Review by Steven Hughes
Steve Hall Safety Consulting
June 2021
“Healing centered engagement is asset driven and focuses well-being we want, rather than symptoms we want to suppress.”
Shawn Ginwright - Author of Hope and Healing in Urban Education
The Future of Healing: Shifting from trauma informed care to healing centered engagement is an online article by Dr. Shawn Ginwright, he discusses the next stage in the evolution of trauma-informed practice. Moving from “trauma-informed and trauma-sensitive” to what he calls healing centered engagement (HCE). The author describes the incident that was the catalyst to see beyond the trauma-informed platform:
“I first became aware of the limitations of the term “trauma-informed care” during a healing circle I was leading with a group of African American young men. All of them had experienced some form of trauma ranging from sexual abuse, violence, homelessness, abandonment or all of the above. During one of our sessions, I explained the impact of stress and trauma on brain development and how trauma can influence emotional health. As I was explaining, one of the young men in the group named Marcus abruptly stopped me and said, “I am more than what happened to me, I’m not just my trauma”. I was puzzled at first, but it didn’t take me long to really contemplate what he was saying.
Ginwright goes on to explain that the “healing centered care” approach incorporates a more holistic approach that integrates the human capacity to tap into one’s strengths as opposed to addressing the symptoms of one’s core traumas.

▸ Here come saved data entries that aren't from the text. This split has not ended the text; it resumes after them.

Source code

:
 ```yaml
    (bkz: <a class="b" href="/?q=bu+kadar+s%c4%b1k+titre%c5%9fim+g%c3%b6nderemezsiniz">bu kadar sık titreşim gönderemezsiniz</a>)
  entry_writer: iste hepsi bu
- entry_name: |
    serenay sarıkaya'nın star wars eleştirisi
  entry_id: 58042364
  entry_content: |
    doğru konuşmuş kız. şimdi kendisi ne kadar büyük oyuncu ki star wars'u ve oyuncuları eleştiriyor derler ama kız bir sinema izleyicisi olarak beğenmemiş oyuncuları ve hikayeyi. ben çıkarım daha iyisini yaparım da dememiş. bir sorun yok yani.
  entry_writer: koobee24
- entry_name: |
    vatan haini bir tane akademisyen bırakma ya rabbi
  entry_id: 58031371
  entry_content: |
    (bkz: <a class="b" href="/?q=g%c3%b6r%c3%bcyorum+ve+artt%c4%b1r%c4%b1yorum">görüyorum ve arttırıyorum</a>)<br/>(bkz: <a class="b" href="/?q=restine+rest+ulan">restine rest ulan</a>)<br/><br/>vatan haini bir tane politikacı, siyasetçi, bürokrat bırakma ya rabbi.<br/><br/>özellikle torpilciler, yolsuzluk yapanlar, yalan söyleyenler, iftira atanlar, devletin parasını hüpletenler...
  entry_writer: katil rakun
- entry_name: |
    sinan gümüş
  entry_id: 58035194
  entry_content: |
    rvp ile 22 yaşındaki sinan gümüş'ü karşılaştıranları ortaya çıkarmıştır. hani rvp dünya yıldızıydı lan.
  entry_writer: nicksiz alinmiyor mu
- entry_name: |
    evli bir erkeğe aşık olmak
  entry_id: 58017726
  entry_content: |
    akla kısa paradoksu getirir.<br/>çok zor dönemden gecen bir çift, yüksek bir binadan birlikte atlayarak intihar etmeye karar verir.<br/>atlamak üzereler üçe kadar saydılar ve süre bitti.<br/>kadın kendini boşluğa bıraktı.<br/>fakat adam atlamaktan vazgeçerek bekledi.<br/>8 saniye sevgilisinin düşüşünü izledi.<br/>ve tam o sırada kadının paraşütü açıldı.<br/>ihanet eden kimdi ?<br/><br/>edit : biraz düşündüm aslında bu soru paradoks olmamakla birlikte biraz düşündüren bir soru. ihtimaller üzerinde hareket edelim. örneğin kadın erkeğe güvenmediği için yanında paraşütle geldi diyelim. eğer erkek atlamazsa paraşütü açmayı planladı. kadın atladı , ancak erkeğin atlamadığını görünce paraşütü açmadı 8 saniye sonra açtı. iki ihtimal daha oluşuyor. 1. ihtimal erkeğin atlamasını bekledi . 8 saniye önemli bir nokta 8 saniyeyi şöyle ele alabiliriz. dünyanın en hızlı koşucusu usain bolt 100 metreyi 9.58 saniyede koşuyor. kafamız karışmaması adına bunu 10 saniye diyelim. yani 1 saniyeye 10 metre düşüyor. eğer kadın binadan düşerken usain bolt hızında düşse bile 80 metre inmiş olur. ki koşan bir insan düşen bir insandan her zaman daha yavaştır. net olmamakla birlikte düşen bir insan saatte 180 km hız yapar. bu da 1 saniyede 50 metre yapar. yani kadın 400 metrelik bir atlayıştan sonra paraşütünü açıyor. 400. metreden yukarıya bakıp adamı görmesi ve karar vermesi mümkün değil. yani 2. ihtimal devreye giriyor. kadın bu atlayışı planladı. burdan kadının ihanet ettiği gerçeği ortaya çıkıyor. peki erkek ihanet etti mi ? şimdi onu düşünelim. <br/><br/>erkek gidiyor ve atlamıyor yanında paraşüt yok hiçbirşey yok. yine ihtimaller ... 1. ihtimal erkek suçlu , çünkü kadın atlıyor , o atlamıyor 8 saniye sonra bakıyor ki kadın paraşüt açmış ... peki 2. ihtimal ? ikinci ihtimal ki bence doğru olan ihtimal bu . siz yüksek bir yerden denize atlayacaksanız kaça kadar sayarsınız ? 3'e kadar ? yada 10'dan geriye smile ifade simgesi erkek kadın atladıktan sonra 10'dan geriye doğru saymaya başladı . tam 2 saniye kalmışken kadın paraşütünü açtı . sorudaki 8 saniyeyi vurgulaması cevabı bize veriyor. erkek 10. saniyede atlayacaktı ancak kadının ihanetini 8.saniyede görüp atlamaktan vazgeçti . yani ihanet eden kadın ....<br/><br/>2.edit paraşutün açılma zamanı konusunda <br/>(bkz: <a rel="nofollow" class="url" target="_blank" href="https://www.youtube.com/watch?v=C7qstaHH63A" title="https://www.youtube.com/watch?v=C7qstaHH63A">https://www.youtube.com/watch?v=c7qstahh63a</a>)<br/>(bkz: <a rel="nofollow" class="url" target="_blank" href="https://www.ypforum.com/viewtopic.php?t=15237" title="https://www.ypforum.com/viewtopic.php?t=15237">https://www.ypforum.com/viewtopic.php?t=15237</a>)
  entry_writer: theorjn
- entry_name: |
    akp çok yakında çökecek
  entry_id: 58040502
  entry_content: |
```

“The emerging field of positive psychology offers insight into the limits of only ‘treating’ symptoms and focuses on enhancing the conditions that contribute to well-being. Without more careful consideration, trauma-informed approaches sometimes slip into rigid medical models of care that are steeped in treating the symptoms, rather than strengthening the roots of well-being.”
In our own practice in working with many groups in the helping professions, we have learned that individuals (both “helpers” and “clients” – virtually “everyone”) can enhance their quality of life and a vibrant sense of well-being by consciously connecting and deploying one’s strengths in all domains of life. Ginwright outlines that the trauma-informed paradigm shifted us from the medical model of asking the question – “what is wrong with you? to “what happened to you? The healing centered engagement approach asks the question “what’s right with you?” This question empowers the individual to connect with their own self-agency in their life and recovery journey. Individuals exposed to trauma are “agents in the creation of their own well-being rather than victims of traumatic events.” In this way we move from the constraints of a pathology and deficit-based mental health model that drives many clinical interventions and “treatment” approaches.
HCE endeavours to realize the emergence of a holistic framework by acknowledging the importance of anchoring to one’s culture and perceiving one’s trauma history as embedded within an environmental context that is nested within organizational and societal structures which are further embedded in collective and transgenerational systems.
“A healing centered approach is holistic involving culture, spirituality, civic action and collective healing. A healing-centered approach views trauma not simply as an individual isolated experience, but rather highlights the ways in which trauma and healing are experienced collectively. The term healing-centered engagement expands how we think about responses to trauma and offers more holistic approach to fostering well-being.”
This article expanded my understanding about how healing centered engagement provides a wider lens to view how we engage the trauma of all of the individuals that we encounter … clients, family, friends, ourselves … and to bring a wave of compassion into our world that can expand, apprehend, hold, transform, and ultimately illuminate a pathway to heal trauma on a global level.